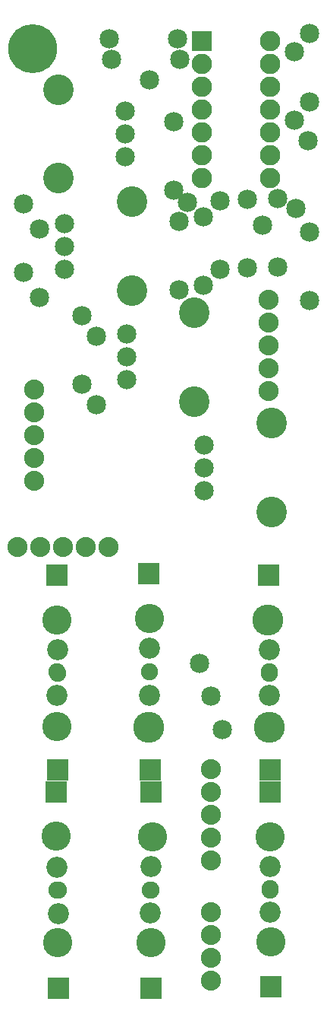
<source format=gbs>
G04 MADE WITH FRITZING*
G04 WWW.FRITZING.ORG*
G04 DOUBLE SIDED*
G04 HOLES PLATED*
G04 CONTOUR ON CENTER OF CONTOUR VECTOR*
%ASAXBY*%
%FSLAX23Y23*%
%MOIN*%
%OFA0B0*%
%SFA1.0B1.0*%
%ADD10C,0.088000*%
%ADD11C,0.085000*%
%ADD12C,0.092900*%
%ADD13C,0.092836*%
%ADD14C,0.075328*%
%ADD15C,0.084667*%
%ADD16C,0.084695*%
%ADD17C,0.134033*%
%ADD18C,0.135984*%
%ADD19C,0.128110*%
%ADD20C,0.089370*%
%ADD21C,0.214725*%
%ADD22R,0.096614X0.096614*%
%ADD23R,0.089370X0.089370*%
%LNMASK0*%
G90*
G70*
G54D10*
X1175Y3212D03*
X1175Y3112D03*
X1175Y3012D03*
X1175Y2912D03*
X1175Y2812D03*
G54D11*
X652Y4174D03*
X869Y1619D03*
X1147Y3538D03*
X969Y1330D03*
X816Y3638D03*
X920Y1477D03*
G54D10*
X144Y2819D03*
X144Y2719D03*
X144Y2619D03*
X144Y2519D03*
X144Y2419D03*
G54D12*
X648Y2012D03*
G54D13*
X651Y1684D03*
G54D14*
X651Y1582D03*
G54D12*
X244Y2005D03*
G54D13*
X246Y1678D03*
G54D14*
X246Y1575D03*
G54D15*
X550Y3062D03*
X550Y2962D03*
G54D16*
X550Y2862D03*
G54D17*
X846Y3156D03*
X846Y2767D03*
G54D15*
X891Y2577D03*
X891Y2477D03*
G54D16*
X891Y2377D03*
G54D17*
X1187Y2671D03*
X1187Y2283D03*
G54D15*
X278Y3547D03*
X278Y3447D03*
G54D16*
X278Y3347D03*
G54D17*
X573Y3641D03*
X573Y3253D03*
G54D15*
X545Y3839D03*
X545Y3939D03*
G54D16*
X545Y4039D03*
G54D17*
X249Y3745D03*
X249Y4133D03*
G54D18*
X1178Y1339D03*
X647Y1339D03*
G54D19*
X244Y1341D03*
X663Y860D03*
G54D18*
X1172Y1808D03*
G54D19*
X247Y397D03*
X650Y1814D03*
X1183Y400D03*
X244Y1808D03*
X658Y397D03*
X1181Y860D03*
X239Y861D03*
G54D12*
X241Y1054D03*
G54D13*
X243Y726D03*
G54D14*
X243Y624D03*
G54D10*
X922Y230D03*
X922Y330D03*
X922Y430D03*
X922Y530D03*
X72Y2130D03*
X172Y2130D03*
X272Y2130D03*
X372Y2130D03*
X472Y2130D03*
G54D12*
X654Y1152D03*
G54D13*
X651Y1480D03*
G54D14*
X651Y1582D03*
G54D12*
X1173Y2006D03*
G54D13*
X1176Y1678D03*
G54D14*
X1176Y1576D03*
G54D12*
X1180Y1152D03*
G54D13*
X1177Y1480D03*
G54D14*
X1177Y1582D03*
G54D12*
X1180Y1057D03*
G54D13*
X1182Y729D03*
G54D14*
X1182Y627D03*
G54D12*
X1185Y202D03*
G54D13*
X1182Y530D03*
G54D14*
X1182Y632D03*
G54D12*
X656Y1057D03*
G54D13*
X658Y730D03*
G54D14*
X658Y627D03*
G54D12*
X247Y1152D03*
G54D13*
X244Y1480D03*
G54D14*
X244Y1582D03*
G54D12*
X252Y194D03*
G54D13*
X250Y522D03*
G54D14*
X250Y624D03*
G54D12*
X658Y196D03*
G54D13*
X655Y524D03*
G54D14*
X655Y626D03*
G54D20*
X880Y4344D03*
X1180Y4344D03*
X880Y4244D03*
X1180Y4244D03*
X880Y4144D03*
X1180Y4144D03*
X880Y4044D03*
X1180Y4044D03*
X880Y3944D03*
X1180Y3944D03*
X880Y3844D03*
X1180Y3844D03*
X880Y3744D03*
X1180Y3744D03*
G54D11*
X416Y3051D03*
X416Y2751D03*
X1288Y4000D03*
X1288Y4300D03*
X353Y3142D03*
X353Y2842D03*
X168Y3522D03*
X168Y3222D03*
X98Y3633D03*
X98Y3333D03*
X1353Y3508D03*
X1353Y3208D03*
X962Y3647D03*
X962Y3347D03*
X782Y3555D03*
X782Y3255D03*
X1354Y4378D03*
X1354Y4078D03*
X1213Y3354D03*
X1213Y3654D03*
X756Y3992D03*
X756Y3692D03*
X483Y4266D03*
X783Y4266D03*
X1346Y3908D03*
X1295Y3613D03*
X1080Y3652D03*
X1080Y3352D03*
X475Y4355D03*
X775Y4355D03*
X886Y3276D03*
X886Y3576D03*
G54D21*
X137Y4312D03*
G54D10*
X922Y755D03*
X922Y855D03*
X922Y955D03*
X922Y1055D03*
X922Y1155D03*
G54D22*
X648Y2012D03*
X244Y2005D03*
X241Y1054D03*
X654Y1152D03*
X1173Y2006D03*
X1180Y1152D03*
X1180Y1057D03*
X1185Y202D03*
X656Y1057D03*
X247Y1152D03*
X252Y194D03*
X658Y196D03*
G54D23*
X880Y4344D03*
G04 End of Mask0*
M02*
</source>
------------------------------------------------------------------------
* _WHAT THE EXERCISE ASKS_
Please say how many lines in the records above contain the word "FRITZING". Give the number alone.

* _RESULT_
2